Supplied passage:
------------------------------------------------------------

By Erica Faber – Technical Manager
As we progress into Winter, newly planted trees may be showing some signs of stress with the colder, wetter weather as well as the development of flower buds. Nutrient uptake through the roots slows down as the soil temperatures become colder and the rate of transpiration decreases. Nutrient deficiencies may start becoming apparent due to this as well as the higher demand for certain nutrients at key phenological stages eg. flower development.
Yellowing and distortion of leaves may be notable. Blotchy or mottled interveinal yellowing and smaller, rounder cup shaped leaves are typical symptom of Zinc deficiency which may be noticed this time of year. Other trace elements that are in higher demand at this time of year are also Boron and Magnesium. Ensure that these trace elements are part of your foliar fertiliser program. Bud-Wiser is an example of a foliar product that delivers Zinc, Boron and Magnesium and can be incorporated into your program depending on compatibility with the other products you are spraying.
Leaf showing sign of Zinc deficiency.
Leaf showing sign of Magnesium deficiency.
Leaf showing sign of Boron deficiency.

------------------------------------------------------------

Provided material:
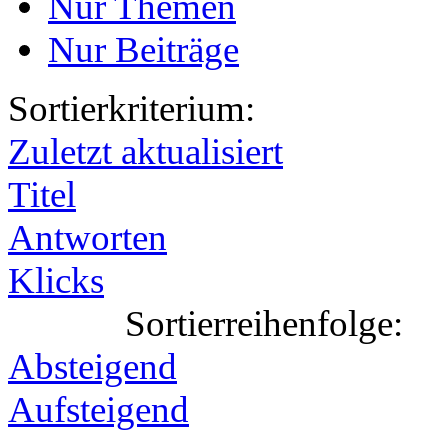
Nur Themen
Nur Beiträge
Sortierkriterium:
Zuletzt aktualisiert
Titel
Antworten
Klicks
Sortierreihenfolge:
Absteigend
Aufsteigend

------------------------------------------------------------

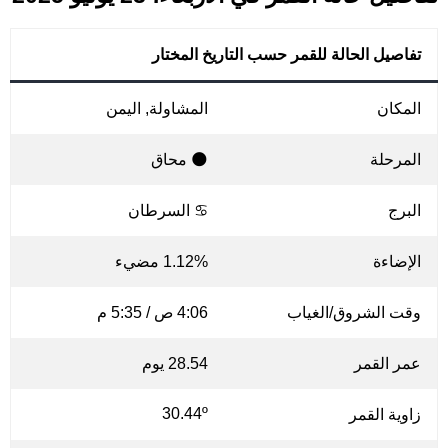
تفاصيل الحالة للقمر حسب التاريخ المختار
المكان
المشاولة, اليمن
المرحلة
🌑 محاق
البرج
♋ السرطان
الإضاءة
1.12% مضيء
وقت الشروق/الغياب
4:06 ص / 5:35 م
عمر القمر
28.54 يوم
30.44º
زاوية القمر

------------------------------------------------------------

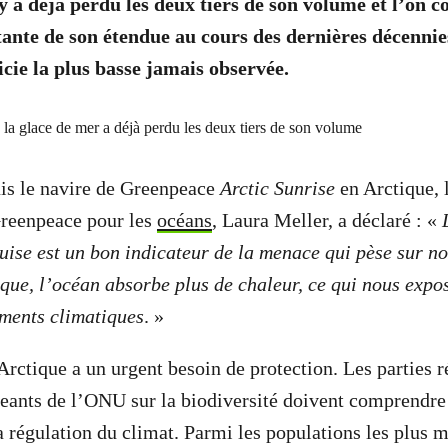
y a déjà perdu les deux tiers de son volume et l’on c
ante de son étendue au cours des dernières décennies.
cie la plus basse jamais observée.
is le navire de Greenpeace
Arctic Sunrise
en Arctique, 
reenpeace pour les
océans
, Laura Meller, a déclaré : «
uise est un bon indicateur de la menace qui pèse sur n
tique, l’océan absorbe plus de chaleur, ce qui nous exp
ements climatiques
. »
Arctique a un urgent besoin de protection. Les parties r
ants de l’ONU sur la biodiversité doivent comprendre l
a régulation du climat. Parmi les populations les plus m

------------------------------------------------------------

Exercise brief: Reproduce the section of the text on winter nutrient deficiencies in newly planted trees starting at "Yellowing and distortion" and ending at "of Boron deficiency.", substituting "micronutrients" for "trace elements".

Answer space:
Yellowing and distortion of leaves may be notable. Blotchy or mottled interveinal yellowing and smaller, rounder cup shaped leaves are typical symptom of Zinc deficiency which may be noticed this time of year. Other micronutrients that are in higher demand at this time of year are also Boron and Magnesium. Ensure that these micronutrients are part of your foliar fertiliser program. Bud-Wiser is an example of a foliar product that delivers Zinc, Boron and Magnesium and can be incorporated into your program depending on compatibility with the other products you are spraying.
Leaf showing sign of Zinc deficiency.
Leaf showing sign of Magnesium deficiency.
Leaf showing sign of Boron deficiency.